The lane from the Devines’ to Pearce Pyper’s was one of the most beautiful places Israel knew around Tumdrum, a place so beautiful in fact that it was almost enough to restore his proverbial and habitual and today very particular low Sunday spirits. But not quite. An overgrown, winding, one-way gravel track suitable for single traffic only, and hemmed with high hedges and tall trees, the lane made him think of Gloria and England and of long lacy and weepy Victorian and Edwardian narrative poems. It was a route he walked every Sunday on his way to read with Pearce, and it usually had an effect of uplift.
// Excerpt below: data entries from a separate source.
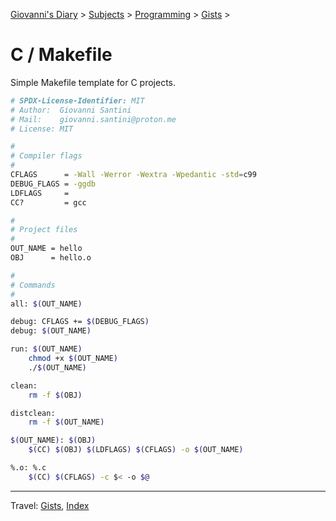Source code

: #+startup: content indent

[[file:../../../index.org][Giovanni's Diary]] > [[file:../../../subjects.org][Subjects]] > [[file:../../programming.org][Programming]] > [[file:../gists.org][Gists]] >

* C / Makefile
#+INDEX: Giovanni's Diary!Programming!Gists!C/Makefile

Simple Makefile template for C projects.
 
#+begin_src sh
# SPDX-License-Identifier: MIT
# Author:  Giovanni Santini
# Mail:    giovanni.santini@proton.me
# License: MIT

#
# Compiler flags
#
CFLAGS      = -Wall -Werror -Wextra -Wpedantic -std=c99
DEBUG_FLAGS = -ggdb
LDFLAGS     =
CC?         = gcc

#
# Project files
#
OUT_NAME = hello
OBJ      = hello.o

#
# Commands
#
all: $(OUT_NAME)

debug: CFLAGS += $(DEBUG_FLAGS)
debug: $(OUT_NAME)

run: $(OUT_NAME)
	chmod +x $(OUT_NAME)
	./$(OUT_NAME)

clean:
	rm -f $(OBJ)

distclean:
	rm -f $(OUT_NAME)

$(OUT_NAME): $(OBJ)
	$(CC) $(OBJ) $(LDFLAGS) $(CFLAGS) -o $(OUT_NAME)

%.o: %.c
	$(CC) $(CFLAGS) -c $< -o $@
#+end_src


-----

Travel: [[file:../gists.org][Gists]], [[file:../../../theindex.org][Index]]
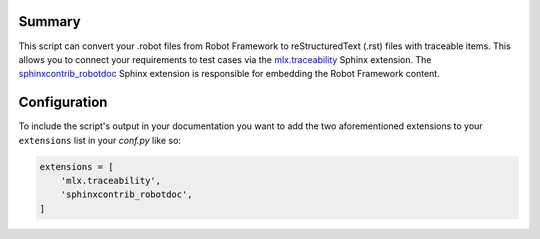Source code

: =======
Summary
=======

This script can convert your .robot files from Robot Framework to reStructuredText (.rst) files with traceable items.
This allows you to connect your requirements to test cases via the `mlx.traceability`_ Sphinx extension.
The `sphinxcontrib_robotdoc`_ Sphinx extension is responsible for embedding the Robot Framework content.

=============
Configuration
=============

To include the script's output in your documentation you want to add the two aforementioned extensions to your
``extensions`` list in your *conf.py* like so:

.. code-block:: python

    extensions = [
        'mlx.traceability',
        'sphinxcontrib_robotdoc',
    ]

.. _`mlx.traceability`: https://pypi.org/project/mlx.traceability/
.. _`sphinxcontrib_robotdoc`: https://pypi.org/project/sphinxcontrib-robotdoc/
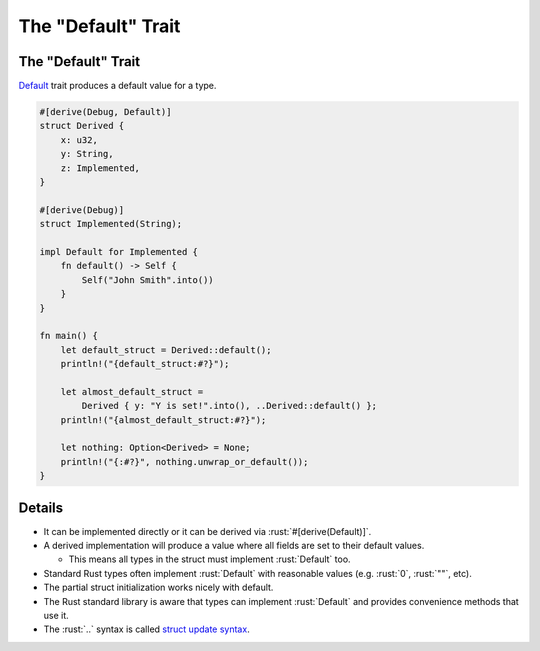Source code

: =======================
The "Default" Trait
=======================

-----------------------
The "Default" Trait
-----------------------

`Default <https://doc.rust-lang.org/std/default/trait.Default.html>`__
trait produces a default value for a type.

.. code:: rust

   #[derive(Debug, Default)]
   struct Derived {
       x: u32,
       y: String,
       z: Implemented,
   }

   #[derive(Debug)]
   struct Implemented(String);

   impl Default for Implemented {
       fn default() -> Self {
           Self("John Smith".into())
       }
   }

   fn main() {
       let default_struct = Derived::default();
       println!("{default_struct:#?}");

       let almost_default_struct =
           Derived { y: "Y is set!".into(), ..Derived::default() };
       println!("{almost_default_struct:#?}");

       let nothing: Option<Derived> = None;
       println!("{:#?}", nothing.unwrap_or_default());
   }

---------
Details
---------

-  It can be implemented directly or it can be derived via
   :rust:`#[derive(Default)]`.
-  A derived implementation will produce a value where all fields are
   set to their default values.

   -  This means all types in the struct must implement :rust:`Default` too.

-  Standard Rust types often implement :rust:`Default` with reasonable
   values (e.g. :rust:`0`, :rust:`""`, etc).
-  The partial struct initialization works nicely with default.
-  The Rust standard library is aware that types can implement
   :rust:`Default` and provides convenience methods that use it.
-  The :rust:`..` syntax is called
   `struct update syntax <https://doc.rust-lang.org/book/ch05-01-defining-structs.html#creating-instances-from-other-instances-with-struct-update-syntax>`__.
The fields to either side of the lane sprang alive with rabbits and hares and the sound of blackbirds, and then suddenly, with a parting of the trees, there was the arrival at Pearce’s, which was always like stumbling upon a previously undiscovered ancient Aztec ruin, what with Pearce’s eccentric sculptures flanking the driveway and scattered throughout the grounds-the chunky painted concrete, and the driftwood things, and the totem poles made of old railway sleepers-and the avenue of trees extravagantly pleached, espaliered, and cordoned, and then finally the house itself, Pearce’s mad, grand baronial-cum-Corbusier home.

Israel had spent the afternoon tidying his coop, avoiding George, who had also been avoiding him, and he stood now-confused and chastened, but also at least a little cheered and chivvied by nature-and yanked at Pearce’s big chain doorbell, which rang, as big chain doorbells always ring, ominously.

Pearce’s housekeeper, Joan, answered the door. She was not a woman who wasted her words; she was a woman who looked like she permed her own hair. Unwillingly.

“Yes?” she said. Up until recently Israel had come every Sunday to see Pearce, and Joan had always greeted him with the same thin, suspicious “Yes?” as though anything more would be an invitation to unwonted intimacy.